(Records provided begins)

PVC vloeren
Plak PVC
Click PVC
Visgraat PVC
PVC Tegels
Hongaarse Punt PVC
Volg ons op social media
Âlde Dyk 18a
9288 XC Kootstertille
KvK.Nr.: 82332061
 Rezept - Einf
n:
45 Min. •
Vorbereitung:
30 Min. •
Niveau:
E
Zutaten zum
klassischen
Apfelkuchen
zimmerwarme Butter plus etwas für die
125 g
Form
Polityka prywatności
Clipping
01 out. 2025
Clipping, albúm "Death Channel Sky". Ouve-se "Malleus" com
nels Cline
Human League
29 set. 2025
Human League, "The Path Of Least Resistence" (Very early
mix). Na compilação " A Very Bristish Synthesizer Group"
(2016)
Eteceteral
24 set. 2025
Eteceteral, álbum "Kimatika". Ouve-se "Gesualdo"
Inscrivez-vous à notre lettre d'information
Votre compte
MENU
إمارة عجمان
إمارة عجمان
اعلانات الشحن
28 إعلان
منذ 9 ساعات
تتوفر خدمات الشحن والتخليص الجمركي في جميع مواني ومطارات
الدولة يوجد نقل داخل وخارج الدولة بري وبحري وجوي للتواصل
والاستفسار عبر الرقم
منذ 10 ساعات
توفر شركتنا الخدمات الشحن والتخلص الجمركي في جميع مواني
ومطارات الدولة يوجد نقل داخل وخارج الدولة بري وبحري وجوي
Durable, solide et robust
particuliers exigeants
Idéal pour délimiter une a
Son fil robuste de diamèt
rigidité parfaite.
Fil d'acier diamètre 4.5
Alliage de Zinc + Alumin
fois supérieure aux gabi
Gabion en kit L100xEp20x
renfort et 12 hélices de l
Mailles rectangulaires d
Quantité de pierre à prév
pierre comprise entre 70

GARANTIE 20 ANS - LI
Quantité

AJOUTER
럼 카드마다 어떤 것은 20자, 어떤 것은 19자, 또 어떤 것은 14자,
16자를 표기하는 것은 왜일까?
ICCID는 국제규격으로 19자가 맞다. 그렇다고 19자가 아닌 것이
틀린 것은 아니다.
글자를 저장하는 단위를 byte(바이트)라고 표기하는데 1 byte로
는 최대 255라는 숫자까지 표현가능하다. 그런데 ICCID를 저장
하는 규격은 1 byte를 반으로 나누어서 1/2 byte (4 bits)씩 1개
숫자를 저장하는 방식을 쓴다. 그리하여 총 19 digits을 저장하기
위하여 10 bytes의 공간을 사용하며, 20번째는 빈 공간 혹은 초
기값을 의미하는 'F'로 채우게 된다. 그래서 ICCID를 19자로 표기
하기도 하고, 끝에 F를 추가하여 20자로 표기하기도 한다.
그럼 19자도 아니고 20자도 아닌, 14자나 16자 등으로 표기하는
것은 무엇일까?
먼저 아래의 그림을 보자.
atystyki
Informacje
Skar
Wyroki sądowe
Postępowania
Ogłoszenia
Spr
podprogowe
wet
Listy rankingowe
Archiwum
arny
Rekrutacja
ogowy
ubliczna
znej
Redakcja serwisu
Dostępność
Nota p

(Records provided ends)
(Records provided begins)

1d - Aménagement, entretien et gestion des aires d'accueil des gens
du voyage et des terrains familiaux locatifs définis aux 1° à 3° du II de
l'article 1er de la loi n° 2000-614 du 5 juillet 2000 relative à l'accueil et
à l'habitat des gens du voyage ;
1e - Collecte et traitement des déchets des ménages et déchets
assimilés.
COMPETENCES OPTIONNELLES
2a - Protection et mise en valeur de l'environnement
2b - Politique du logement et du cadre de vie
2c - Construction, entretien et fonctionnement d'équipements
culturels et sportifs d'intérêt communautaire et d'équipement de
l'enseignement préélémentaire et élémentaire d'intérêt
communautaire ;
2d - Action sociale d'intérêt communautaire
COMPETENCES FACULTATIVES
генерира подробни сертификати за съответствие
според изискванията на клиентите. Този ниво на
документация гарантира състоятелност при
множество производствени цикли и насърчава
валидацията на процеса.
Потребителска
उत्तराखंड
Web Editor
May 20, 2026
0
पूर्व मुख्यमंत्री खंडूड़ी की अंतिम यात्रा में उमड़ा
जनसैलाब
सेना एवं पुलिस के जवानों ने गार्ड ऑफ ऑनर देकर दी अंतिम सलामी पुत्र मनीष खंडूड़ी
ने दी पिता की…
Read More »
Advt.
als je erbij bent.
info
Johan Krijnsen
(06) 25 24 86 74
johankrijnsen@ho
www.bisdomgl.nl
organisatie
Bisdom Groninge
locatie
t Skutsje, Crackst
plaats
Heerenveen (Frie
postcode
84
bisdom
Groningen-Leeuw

(Records provided ends)
(Records provided begins)

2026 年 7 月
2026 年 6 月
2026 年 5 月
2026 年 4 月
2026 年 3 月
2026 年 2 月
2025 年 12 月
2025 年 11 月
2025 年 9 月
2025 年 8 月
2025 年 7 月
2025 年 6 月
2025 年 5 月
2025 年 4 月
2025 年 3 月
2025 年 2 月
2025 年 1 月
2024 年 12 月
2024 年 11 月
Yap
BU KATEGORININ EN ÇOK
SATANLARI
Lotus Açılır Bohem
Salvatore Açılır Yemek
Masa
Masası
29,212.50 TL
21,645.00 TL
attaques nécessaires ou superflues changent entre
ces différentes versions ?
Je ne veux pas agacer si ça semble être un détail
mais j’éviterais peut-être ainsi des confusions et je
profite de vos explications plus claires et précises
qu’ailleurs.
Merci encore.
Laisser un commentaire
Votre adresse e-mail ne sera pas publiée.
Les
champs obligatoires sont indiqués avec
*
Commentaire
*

(Records provided ends)

Assigned task: Out of the entries above, write out only the lines between the line holding "सेना एवं पुलिस" and the line holding "Groningen-Leeuw", inclusive, each exactly as given.

Written response:
सेना एवं पुलिस के जवानों ने गार्ड ऑफ ऑनर देकर दी अंतिम सलामी पुत्र मनीष खंडूड़ी
ने दी पिता की…
Read More »
Advt.
als je erbij bent.
info
Johan Krijnsen
(06) 25 24 86 74
johankrijnsen@ho
www.bisdomgl.nl
organisatie
Bisdom Groninge
locatie
t Skutsje, Crackst
plaats
Heerenveen (Frie
postcode
84
bisdom
Groningen-Leeuw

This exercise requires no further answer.